The answer must consist of each line below that contains the string "down".

--- AVAILABLE DATA ---
■ ■ ■ ■ ■ ■ ■

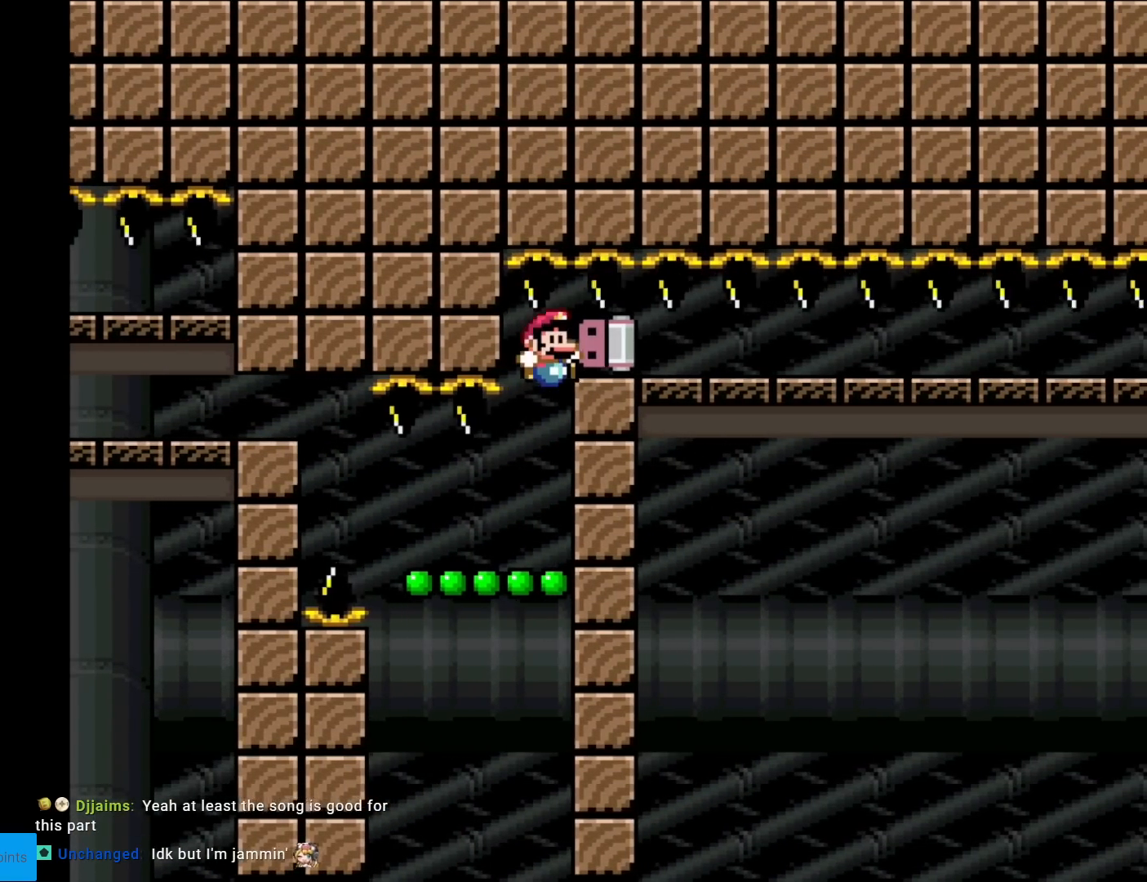
{"buttons": ["X", "DPAD_RIGHT"], "events": []}
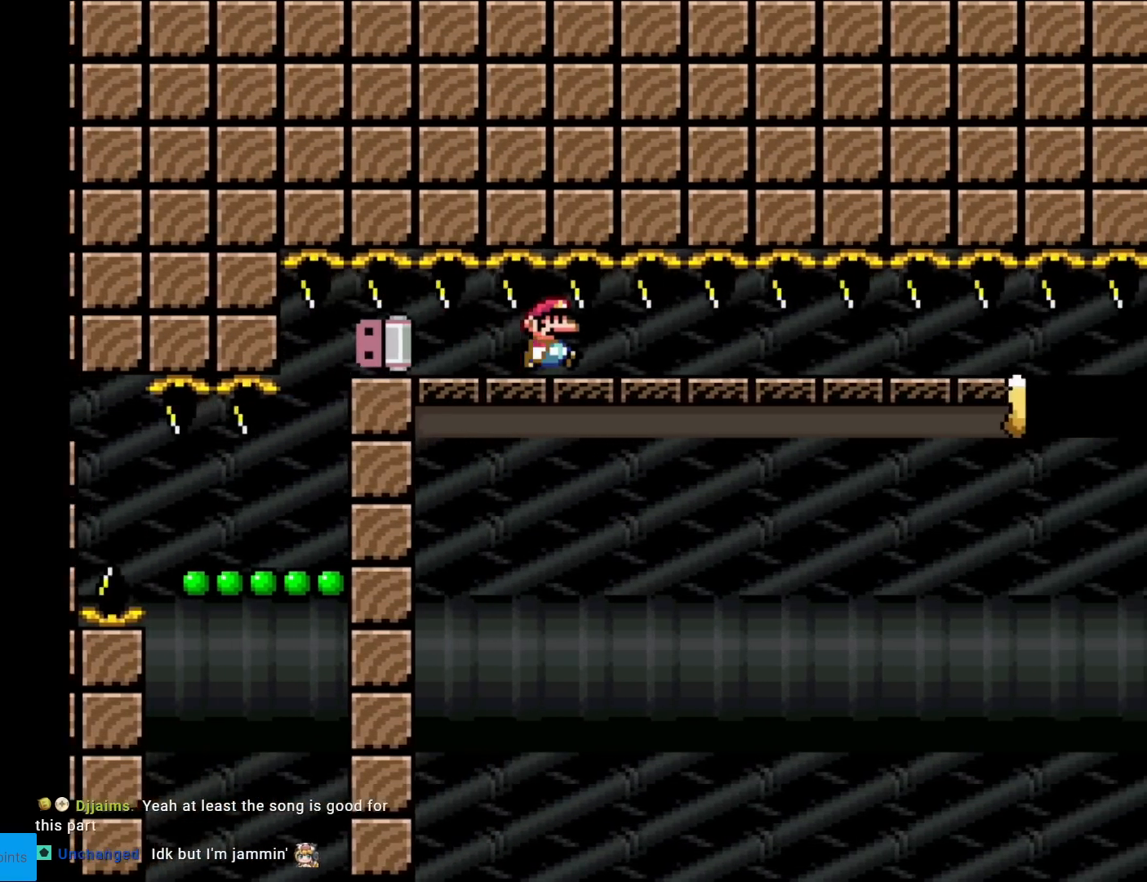
{"buttons": ["X"], "events": [[267, "DPAD_RIGHT", "up"], [284, "DPAD_LEFT", "down"], [484, "DPAD_LEFT", "up"]]}
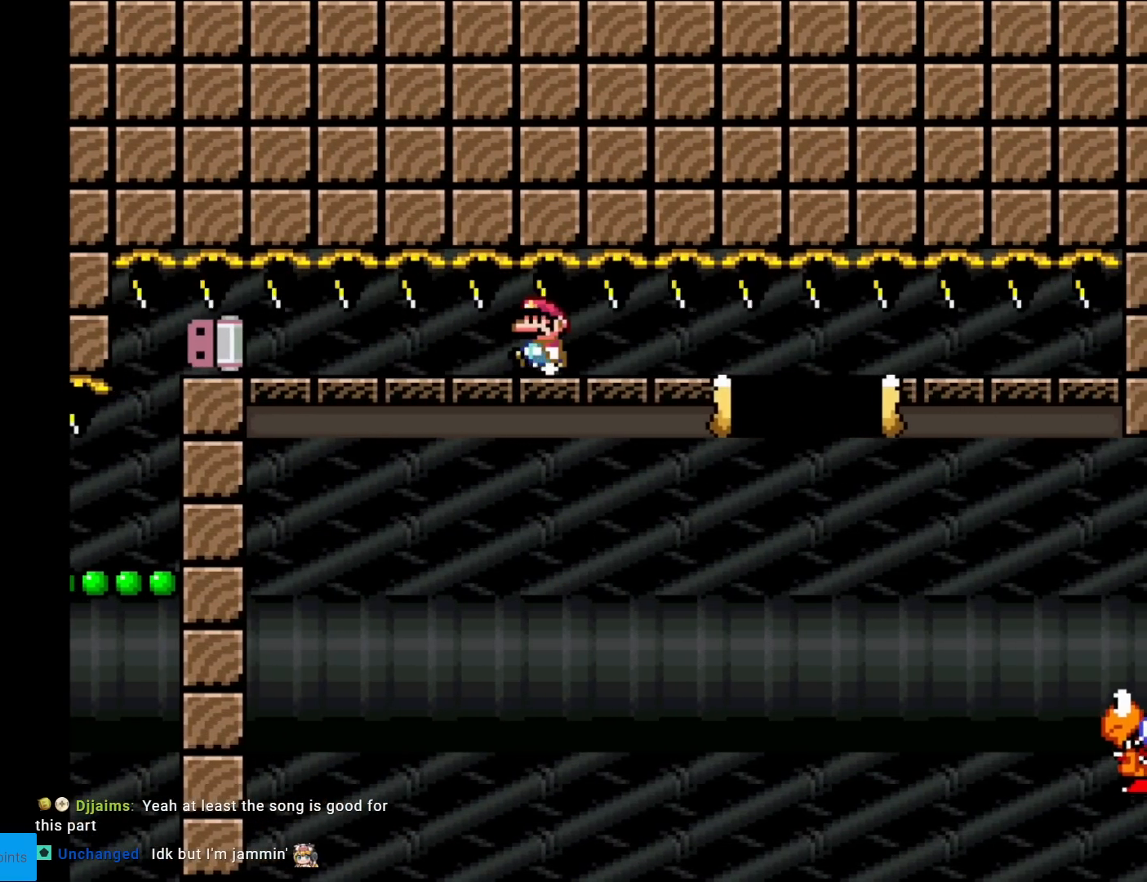
{"buttons": ["X", "DPAD_RIGHT"], "events": [[83, "DPAD_RIGHT", "down"]]}
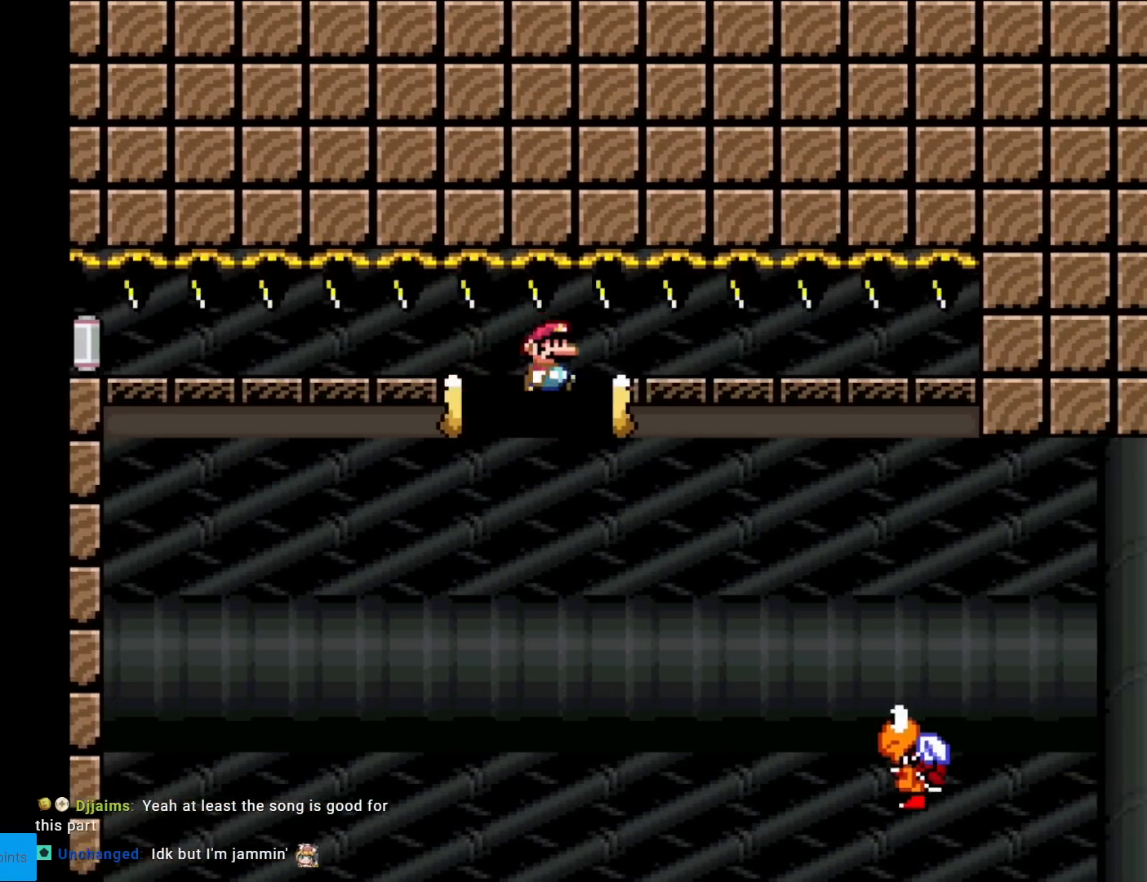
{"buttons": ["A", "X", "DPAD_RIGHT"], "events": [[50, "A", "down"]]}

■ ■ ■ ■ ■ ■ ■

--- EXERCISE SOLUTION ---
{"buttons": ["X"], "events": [[267, "DPAD_RIGHT", "up"], [284, "DPAD_LEFT", "down"], [484, "DPAD_LEFT", "up"]]}
{"buttons": ["X", "DPAD_RIGHT"], "events": [[83, "DPAD_RIGHT", "down"]]}
{"buttons": ["A", "X", "DPAD_RIGHT"], "events": [[50, "A", "down"]]}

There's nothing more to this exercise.